Last week, I attended a conference where I met a very successful business owner. He owns five businesses and oversees two-non-profits. We joked about retirement and, he told me he wasn’t done yet in terms of building a portfolio of successful companies.

I asked him to tell me the reason why he was able to achieve such high levels of success. He indicated to me that he could not have done this alone.

He relies heavily on his coaches. He then went on to explain that he’s currently working with three executive coaches!

I have to say; I was taken back by this. I’ve never heard of a business person working simultaneously with more than one coach. When I gave this further thought, the idea of working with more than one coach makes complete sense to me. Here’s why.

Professional athletes have more than one coach. That’s because each coach has expertise in a particular area of the game.

In fact, the New England Patriots (my home team) have a dozen coaches on staff including, a defensive line coach, a quarterback coach, and a head coach. Not to mention, athletes like New England Patriots quarterback Tom Brady have personal coaches to help keep them in tip-top shape.

Source excerpt.
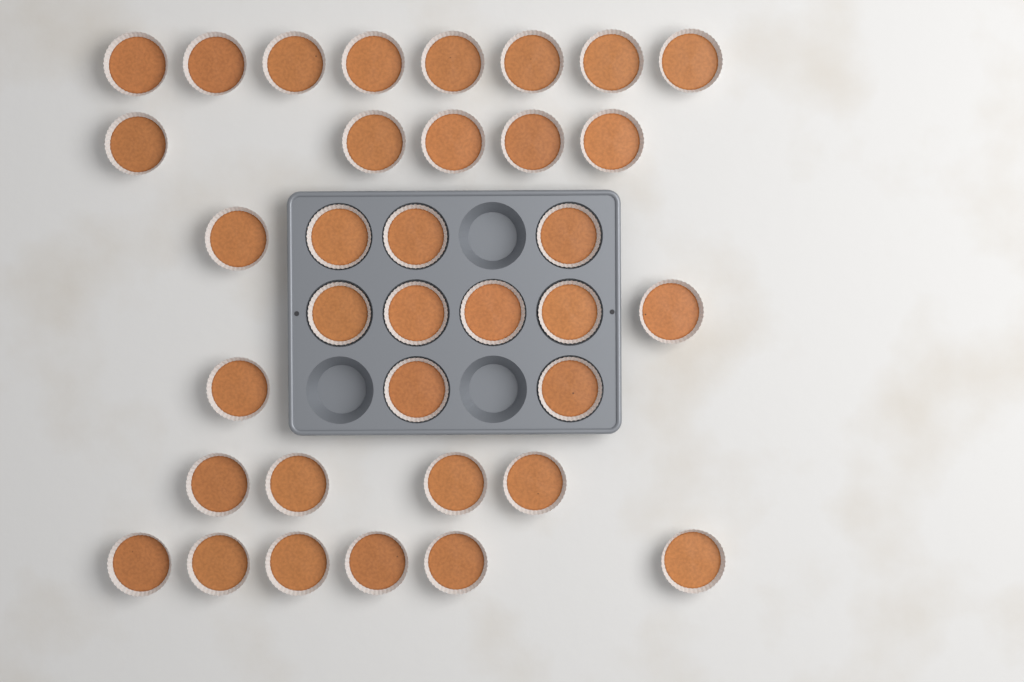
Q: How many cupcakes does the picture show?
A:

Task list.
- A) For each of the statements (i), (ii) and (iii), say yes or no as to whether it agrees with the passage on business coaching, and quote the words of that passage that decide it. (i) The business owner is currently working with three executive coaches. (ii) The business owner oversees five non-profits. (iii) The New England Patriots have a dozen coaches on staff.
- B) Carry on the passage on business coaching, starting after its last sentence.
The lines have nothing to do with any of this.

Answers given.
- A)
(i) Yes: "he’s currently working with three executive coaches!"
(ii) No: "He owns five businesses and oversees two-non-profits."
(iii) Yes: "the New England Patriots (my home team) have a dozen coaches on staff"

- B)
The gentleman that I met last week said each coach helps him improve a particular area of his business. For example, he relies on one coach to help him bolster his sales skills, while another helps him think through operational issues.

Working with more than one coach at a time is a brilliant strategy that can help you grow exponentially, both professionally and personally.

Consider the following when engaging more than one coach.

  • When seeking a coach, let this person know that there’s another coach already on board. Not every coach will be comfortable with the idea that you’ll be receiving input from more than one outside resource during your engagement with them. It’s best to find this out early, so you’re freed up to find someone comfortable with this arrangement.
  • Look for a coach with expertise in an area that your current coach does not have. This will help to avoid the butting of heads when each coach tries to advance his or her agenda.
  • Examine the initiatives closely you’re trying to move forward this year. Invest the bulk of your resources in a team of experts who can help you strengthen the weaknesses you may have in these areas.

Leadership is a contact sport, which requires that you be brilliant in terms of strategy and execution. You don’t have to go it alone. Surround yourself with a team of coaches who are interested in one thing only–helping you soar!

© Matuson Consulting, 2019.

Interested in learning more about working with an executive coach? Reach out to me at Roberta@matusonconsulting.com.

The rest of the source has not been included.